**Directive:** Count how many lines in the records below contain the string "values". Give only the number.

**Provided data:**
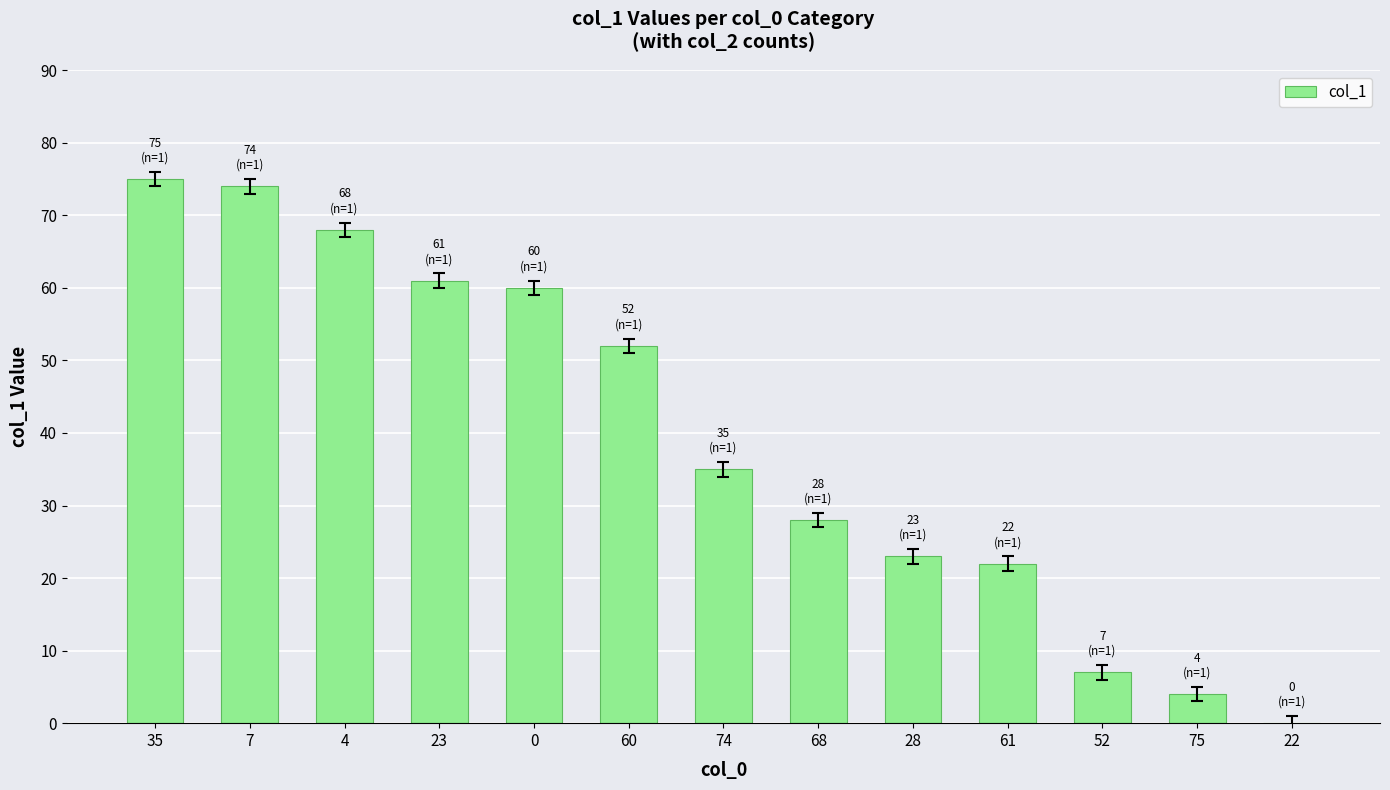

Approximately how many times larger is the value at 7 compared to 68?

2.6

==

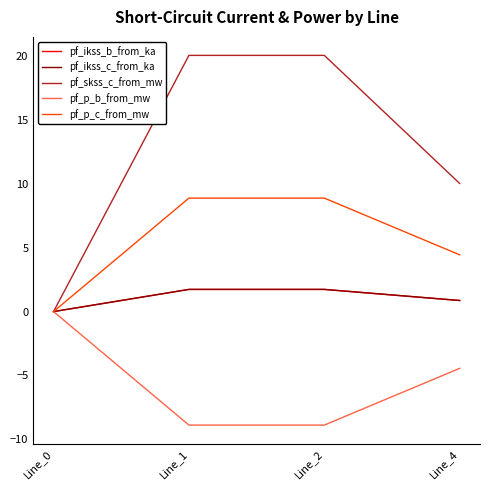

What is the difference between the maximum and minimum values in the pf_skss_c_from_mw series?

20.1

...

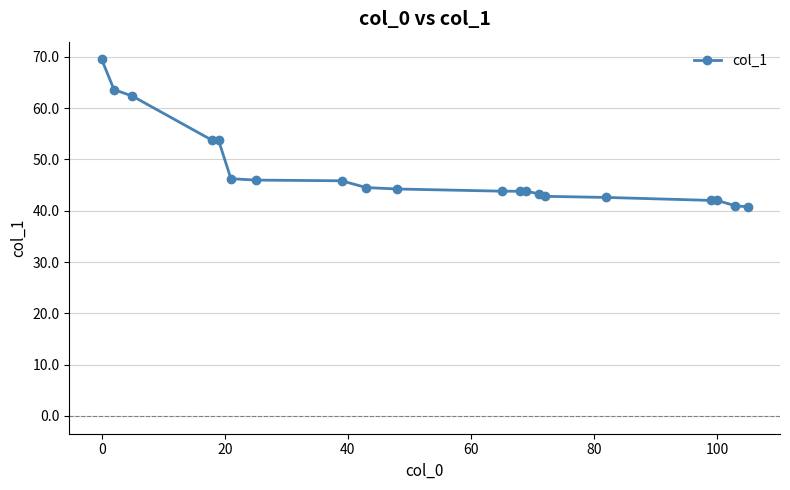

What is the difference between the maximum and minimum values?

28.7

**Exercise response:** 2